Chapter 16. Omnibuses

by Charles Dickens

It is very generally allowed that public conveyances afford an extensive field for amusement and observation.  Of all the public conveyances that have been constructed since the days of the Ark—we think that is the earliest on record—to the present time, commend us to an omnibus.  A long stage is not to be despised, but there you have only six insides, and the chances are, that the same people go all the way with you—there is no change, no variety.  Besides, after the first twelve hours or so, people get cross and sleepy, and when you have seen a man in his nightcap, you lose all respect for him; at least, that is the case with us.  Then on smooth roads people frequently get prosy, and tell long stories, and even those who don’t talk, may have very unpleasant predilections.  We once travelled four hundred miles, inside a stage-coach, with a stout man, who had a glass of rum-and-water, warm, handed in at the window at every place where we changed horses.  This was decidedly unpleasant.  We have also travelled occasionally, with a small boy of a pale aspect, with light hair, and no perceptible neck, coming up to town from school under the protection of the guard, and directed to be left at the Cross Keys till called for.  This is, perhaps, even worse than rum-and-water in a close atmosphere.  Then there is the whole train of evils consequent on a change of the coachman; and the misery of the discovery—which the guard is sure to make the moment you begin to doze—that he wants a brown-paper parcel, which he distinctly remembers to have deposited under the seat on which you are reposing.  A great deal of bustle and groping takes place, and when you are thoroughly awakened, and severely cramped, by holding your legs up by an almost supernatural exertion, while he is looking behind them, it suddenly occurs to him that he put it in the fore-boot.  Bang goes the door; the parcel is immediately found; off starts the coach again; and the guard plays the key-bugle as loud as he can play it, as if in mockery of your wretchedness.

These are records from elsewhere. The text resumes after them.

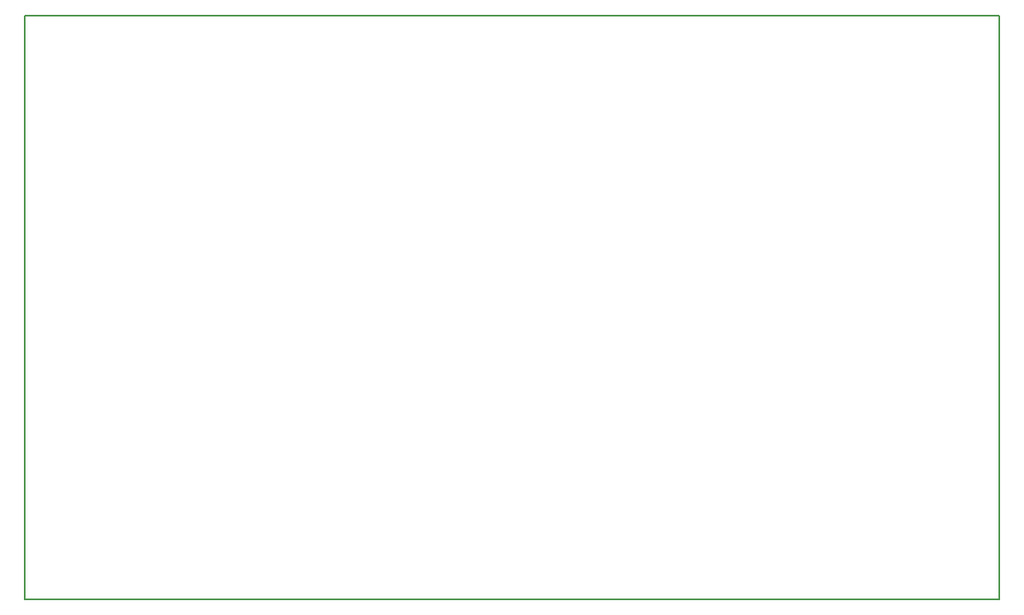
<source format=gko>
%FSLAX46Y46*%
G04 Gerber Fmt 4.6, Leading zero omitted, Abs format (unit mm)*
G04 Created by KiCad (PCBNEW (2014-jul-16 BZR unknown)-product) date 2014-10-28T19:03:25 CET*
%MOMM*%
G01*
G04 APERTURE LIST*
%ADD10C,0.100000*%
%ADD11C,0.150000*%
G04 APERTURE END LIST*
D10*
D11*
X50000000Y-110000000D02*
X50000000Y-50000000D01*
X150000000Y-50000000D02*
X150000000Y-110000000D01*
X150000000Y-110000000D02*
X50000000Y-110000000D01*
X50000000Y-50000000D02*
X150000000Y-50000000D01*
M02*

</source>
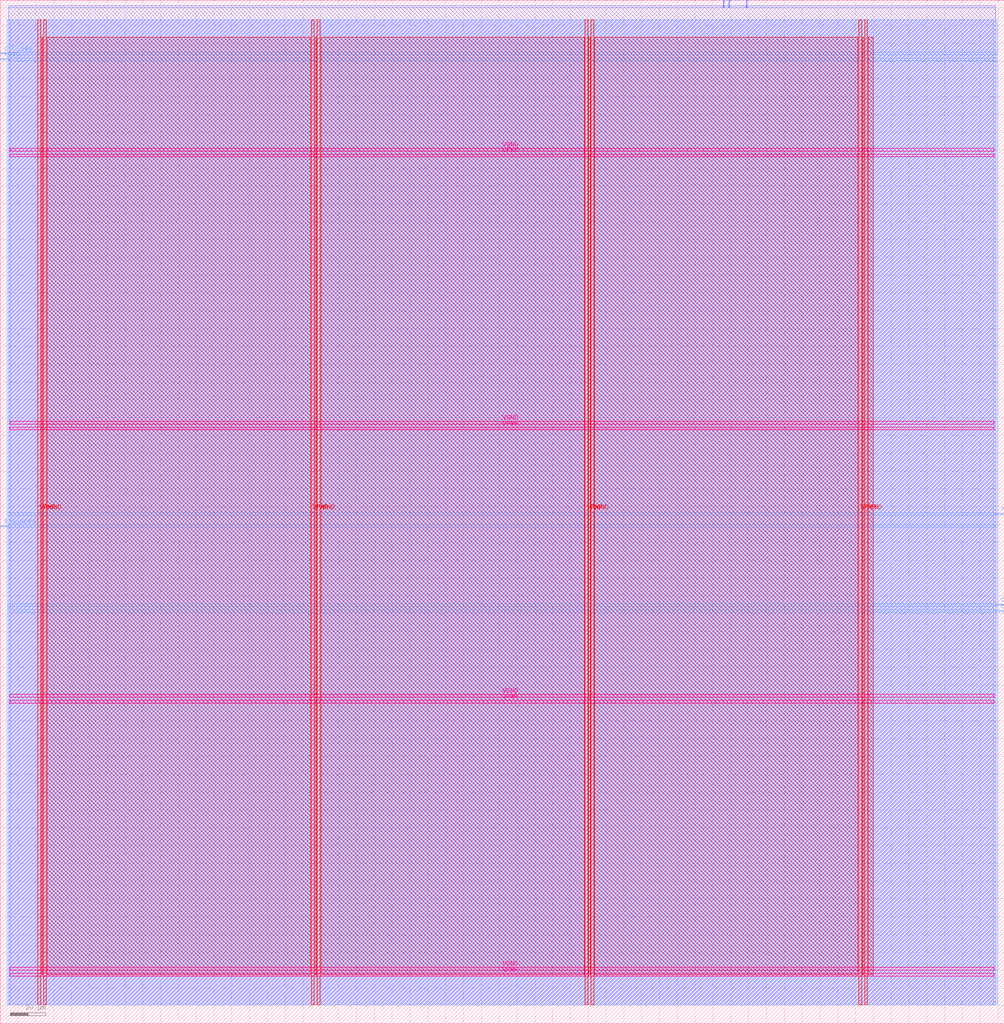
<source format=lef>
VERSION 5.7 ;
  NOWIREEXTENSIONATPIN ON ;
  DIVIDERCHAR "/" ;
  BUSBITCHARS "[]" ;
MACRO fpga_wrapper
  CLASS BLOCK ;
  FOREIGN fpga_wrapper ;
  ORIGIN 0.000 0.000 ;
  SIZE 563.495 BY 574.215 ;
  PIN VGND
    DIRECTION INOUT ;
    USE GROUND ;
    PORT
      LAYER met4 ;
        RECT 24.340 10.640 25.940 563.280 ;
    END
    PORT
      LAYER met4 ;
        RECT 177.940 10.640 179.540 563.280 ;
    END
    PORT
      LAYER met4 ;
        RECT 331.540 10.640 333.140 563.280 ;
    END
    PORT
      LAYER met4 ;
        RECT 485.140 10.640 486.740 563.280 ;
    END
    PORT
      LAYER met5 ;
        RECT 5.280 30.030 557.760 31.630 ;
    END
    PORT
      LAYER met5 ;
        RECT 5.280 183.210 557.760 184.810 ;
    END
    PORT
      LAYER met5 ;
        RECT 5.280 336.390 557.760 337.990 ;
    END
    PORT
      LAYER met5 ;
        RECT 5.280 489.570 557.760 491.170 ;
    END
  END VGND
  PIN VPWR
    DIRECTION INOUT ;
    USE POWER ;
    PORT
      LAYER met4 ;
        RECT 21.040 10.640 22.640 563.280 ;
    END
    PORT
      LAYER met4 ;
        RECT 174.640 10.640 176.240 563.280 ;
    END
    PORT
      LAYER met4 ;
        RECT 328.240 10.640 329.840 563.280 ;
    END
    PORT
      LAYER met4 ;
        RECT 481.840 10.640 483.440 563.280 ;
    END
    PORT
      LAYER met5 ;
        RECT 5.280 26.730 557.760 28.330 ;
    END
    PORT
      LAYER met5 ;
        RECT 5.280 179.910 557.760 181.510 ;
    END
    PORT
      LAYER met5 ;
        RECT 5.280 333.090 557.760 334.690 ;
    END
    PORT
      LAYER met5 ;
        RECT 5.280 486.270 557.760 487.870 ;
    END
  END VPWR
  PIN clk_mosi
    DIRECTION INPUT ;
    USE SIGNAL ;
    ANTENNAGATEAREA 0.852000 ;
    PORT
      LAYER met3 ;
        RECT 559.495 231.240 563.495 231.840 ;
    END
  END clk_mosi
  PIN clk_sys
    DIRECTION INPUT ;
    USE SIGNAL ;
    ANTENNAGATEAREA 0.852000 ;
    PORT
      LAYER met3 ;
        RECT 0.000 544.040 4.000 544.640 ;
    END
  END clk_sys
  PIN cs
    DIRECTION INPUT ;
    USE SIGNAL ;
    ANTENNAGATEAREA 0.213000 ;
    PORT
      LAYER met3 ;
        RECT 559.495 234.640 563.495 235.240 ;
    END
  END cs
  PIN pwmA
    DIRECTION OUTPUT ;
    USE SIGNAL ;
    ANTENNADIFFAREA 0.795200 ;
    PORT
      LAYER met2 ;
        RECT 418.690 570.215 418.970 574.215 ;
    END
  END pwmA
  PIN pwmB
    DIRECTION OUTPUT ;
    USE SIGNAL ;
    ANTENNADIFFAREA 0.795200 ;
    PORT
      LAYER met2 ;
        RECT 405.810 570.215 406.090 574.215 ;
    END
  END pwmB
  PIN pwmC
    DIRECTION OUTPUT ;
    USE SIGNAL ;
    ANTENNADIFFAREA 0.795200 ;
    PORT
      LAYER met2 ;
        RECT 409.030 570.215 409.310 574.215 ;
    END
  END pwmC
  PIN ready
    DIRECTION OUTPUT ;
    USE SIGNAL ;
    ANTENNADIFFAREA 0.445500 ;
    PORT
      LAYER met3 ;
        RECT 559.495 285.640 563.495 286.240 ;
    END
  END ready
  PIN rstb
    DIRECTION INPUT ;
    USE SIGNAL ;
    ANTENNAGATEAREA 0.213000 ;
    PORT
      LAYER met3 ;
        RECT 0.000 540.640 4.000 541.240 ;
    END
  END rstb
  PIN spi_mosi
    DIRECTION INPUT ;
    USE SIGNAL ;
    ANTENNAGATEAREA 0.213000 ;
    PORT
      LAYER met3 ;
        RECT 0.000 278.840 4.000 279.440 ;
    END
  END spi_mosi
  OBS
      LAYER li1 ;
        RECT 5.520 10.795 557.520 563.125 ;
      LAYER met1 ;
        RECT 4.670 10.640 558.830 563.280 ;
      LAYER met2 ;
        RECT 4.690 569.935 405.530 570.930 ;
        RECT 406.370 569.935 408.750 570.930 ;
        RECT 409.590 569.935 418.410 570.930 ;
        RECT 419.250 569.935 558.810 570.930 ;
        RECT 4.690 10.695 558.810 569.935 ;
      LAYER met3 ;
        RECT 4.000 545.040 559.495 563.205 ;
        RECT 4.400 543.640 559.495 545.040 ;
        RECT 4.000 541.640 559.495 543.640 ;
        RECT 4.400 540.240 559.495 541.640 ;
        RECT 4.000 286.640 559.495 540.240 ;
        RECT 4.000 285.240 559.095 286.640 ;
        RECT 4.000 279.840 559.495 285.240 ;
        RECT 4.400 278.440 559.495 279.840 ;
        RECT 4.000 235.640 559.495 278.440 ;
        RECT 4.000 234.240 559.095 235.640 ;
        RECT 4.000 232.240 559.495 234.240 ;
        RECT 4.000 230.840 559.095 232.240 ;
        RECT 4.000 10.715 559.495 230.840 ;
      LAYER met4 ;
        RECT 23.295 27.375 23.940 553.345 ;
        RECT 26.340 27.375 174.240 553.345 ;
        RECT 176.640 27.375 177.540 553.345 ;
        RECT 179.940 27.375 327.840 553.345 ;
        RECT 330.240 27.375 331.140 553.345 ;
        RECT 333.540 27.375 481.440 553.345 ;
        RECT 483.840 27.375 484.740 553.345 ;
        RECT 487.140 27.375 490.065 553.345 ;
  END
END fpga_wrapper
END LIBRARY


</source>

Now, you meet with none of these afflictions in an omnibus; sameness there can never be.  The passengers change as often in the course of one journey as the figures in a kaleidoscope, and though not so glittering, are far more amusing.  We believe there is no instance on record, of a man’s having gone to sleep in one of these vehicles.  As to long stories, would any man venture to tell a long story in an omnibus? and even if he did, where would be the harm? nobody could possibly hear what he was talking about.  Again; children, though occasionally, are not often to be found in an omnibus; and even when they are, if the vehicle be full, as is generally the case, somebody sits upon them, and we are unconscious of their presence.  Yes, after mature reflection, and considerable experience, we are decidedly of opinion, that of all known vehicles, from the glass-coach in which we were taken to be christened, to that sombre caravan in which we must one day make our last earthly journey, there is nothing like an omnibus.

We will back the machine in which we make our daily peregrination from the top of Oxford-street to the city, against any ‘buss’ on the road, whether it be for the gaudiness of its exterior, the perfect simplicity of its interior, or the native coolness of its cad.  This young gentleman is a singular instance of self-devotion; his somewhat intemperate zeal on behalf of his employers, is constantly getting him into trouble, and occasionally into the house of correction.  He is no sooner emancipated, however, than he resumes the duties of his profession with unabated ardour.  His principal distinction is his activity.  His great boast is, ‘that he can chuck an old gen’lm’n into the buss, shut him in, and rattle off, afore he knows where it’s a-going to’—a feat which he frequently performs, to the infinite amusement of every one but the old gentleman concerned, who, somehow or other, never can see the joke of the thing.